Josephine: Ambassador, diplomat, treaty negotiator. Huge amounts of soft political and trade power.
Leliana: left hand of the divine, Spymaster, one of the 2 'power behind the throne' figures of the inquisition.
Vivienne: Court Enchantress, powerful mage, major political player.
Celene: Empress
Briala: not only the third powerbase in Orlais, but intially controls the Eluvians.
Sera: no matter how she denys it, a person with power within the red jennies
Sunhair: Leader of the Avvar tribe.
We have skilled masters of their craft
Dagna
Lace Harding
Bianca
Morrigan
Mother Giselle
Fiona
We have NPC's in every location
Sister Paulette
Shaper Valta
Speaker Anais
Sigurd Gulsdotten
Belle
Tanner
Charter
Lysette
Threnn
Unless the Inquisitor is male, the entire leadership of the inquisition is female save for Cullen. And much as I adore Cullen, he is the Commander of the army, he does not hold any political power.
Your main magical researchers and scholars are Fiona, Dagna and mineave then Helisma.
Once you get to Skyhold and recruit a proper alchemist it's Elan Ve' Mal.
Your surgeon is female. 2 of the 3 trainers for mages, including the most combat focused are female.
But sure let's focus on the fact that of the 9 companions who can accompany you on missions, 3 are female and 6 are male.
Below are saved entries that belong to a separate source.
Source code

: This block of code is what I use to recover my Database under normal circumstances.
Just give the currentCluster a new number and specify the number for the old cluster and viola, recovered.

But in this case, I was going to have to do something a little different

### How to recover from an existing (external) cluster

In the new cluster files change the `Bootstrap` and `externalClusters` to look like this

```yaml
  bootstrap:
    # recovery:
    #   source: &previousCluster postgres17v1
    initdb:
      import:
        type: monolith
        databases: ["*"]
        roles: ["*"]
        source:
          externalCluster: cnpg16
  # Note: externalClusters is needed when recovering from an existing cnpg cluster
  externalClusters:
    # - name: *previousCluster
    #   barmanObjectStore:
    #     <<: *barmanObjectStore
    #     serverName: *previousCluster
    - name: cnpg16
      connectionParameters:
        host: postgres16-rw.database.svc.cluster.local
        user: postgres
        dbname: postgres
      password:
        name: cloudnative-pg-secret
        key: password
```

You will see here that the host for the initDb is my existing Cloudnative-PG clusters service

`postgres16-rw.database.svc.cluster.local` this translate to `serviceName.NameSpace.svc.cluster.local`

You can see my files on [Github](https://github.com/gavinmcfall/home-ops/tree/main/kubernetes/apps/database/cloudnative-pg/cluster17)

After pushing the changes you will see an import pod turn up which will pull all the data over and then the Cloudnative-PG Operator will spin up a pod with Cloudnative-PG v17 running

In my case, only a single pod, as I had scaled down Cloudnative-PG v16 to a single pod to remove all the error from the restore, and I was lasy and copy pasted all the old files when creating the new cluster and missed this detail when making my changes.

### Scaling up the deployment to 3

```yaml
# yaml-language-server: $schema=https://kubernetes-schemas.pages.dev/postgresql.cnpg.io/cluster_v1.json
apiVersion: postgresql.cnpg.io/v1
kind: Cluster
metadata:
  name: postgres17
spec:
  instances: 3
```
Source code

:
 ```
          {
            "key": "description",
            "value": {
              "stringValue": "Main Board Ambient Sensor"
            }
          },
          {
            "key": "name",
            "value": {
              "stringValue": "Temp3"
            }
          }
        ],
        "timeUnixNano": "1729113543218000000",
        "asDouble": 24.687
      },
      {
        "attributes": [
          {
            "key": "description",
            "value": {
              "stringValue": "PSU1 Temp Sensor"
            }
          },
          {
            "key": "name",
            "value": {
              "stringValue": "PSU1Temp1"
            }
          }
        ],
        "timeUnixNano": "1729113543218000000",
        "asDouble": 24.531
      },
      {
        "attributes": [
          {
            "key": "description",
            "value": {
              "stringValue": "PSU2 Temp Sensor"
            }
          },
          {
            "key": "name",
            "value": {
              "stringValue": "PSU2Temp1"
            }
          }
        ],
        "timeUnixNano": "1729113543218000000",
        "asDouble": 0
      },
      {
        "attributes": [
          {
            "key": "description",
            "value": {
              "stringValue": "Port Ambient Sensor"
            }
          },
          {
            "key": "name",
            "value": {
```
the creative decision that, in-world, thedas has women in power, has nothing to do with my point that, as a real-world writing choice, only a third of the main characters you actually get to spend the game with are women
if we ARE going to have this (entirely separate) conversation, as for the advisors, frankly i don’t think it’s a super glowing example of dai’s gender politics that a) women are in charge of diplomacy and spies but commanding the army is a man’s job and b) excuses are found to dismiss all these competent women in power for the role of actually leading the inquisition, which is especially egregious if you play a male inquisitor, in which case they will all decide a man with no experience is clearly the better choice. neither do i find it wildly empowering that vivienne and briala have paths to political power via their romantic relationships, or that celene is empress because she was born royal and is also subtle and diplomatically gifted unlike the man option who, again, gets to be the blunt military one. i’m not even going to address the idea that simply having women on the map everywhere qualifies as feminism. all this is aside from the fact that treating thedas as a wish fulfillment world we should aspire to be more like is a baffling way for the writers to take a dark fantasy world which has always had the main characteristic of It Sucks Here. obligatory “do you think empress celene effectively utilised girl power when she burned halamshiral” comment. cutting misogyny out of the world rather than exploring it isn’t actually feminism compared to addressing it in your writing, and it only makes the writing’s sexist assumptions more glaring to me when they’re presented not as the product of in-world sexism but simply How Things Are
i find dai’s brand of showy Look How Forward-Thinking We Are And Here’s Some Heavy-Handed Dialogue Pointing It Out In Case You Didn’t Notice behaviour more irritating, and not less, when only one third of the complex layered characters you actually spend most of the game with are women. (not to mention that deeply questionable writing choices which played directly into fandom’s worst instincts made two of those three women probably the most unpopular companions of the entire series. and the other one is a chantry cop written by david gaider, who left to his own devices is one of the worst writers of female characters i’ve had the misfortune to experience.) adding female npcs who the game claims has expertise and power takes no effort at all for the writers in comparison to actually putting in the effort to write compelling female characters as if you believe they’re people, which i would take over this kind of paper-thin pandering any day. so if you can forgive me for making this post simplistically when i was thinking abt this while half-asleep, as the post mentions, yes, i do think this is what we should focus on, and a list of the female characters in the game is not the nuanced take that is going to change my mind.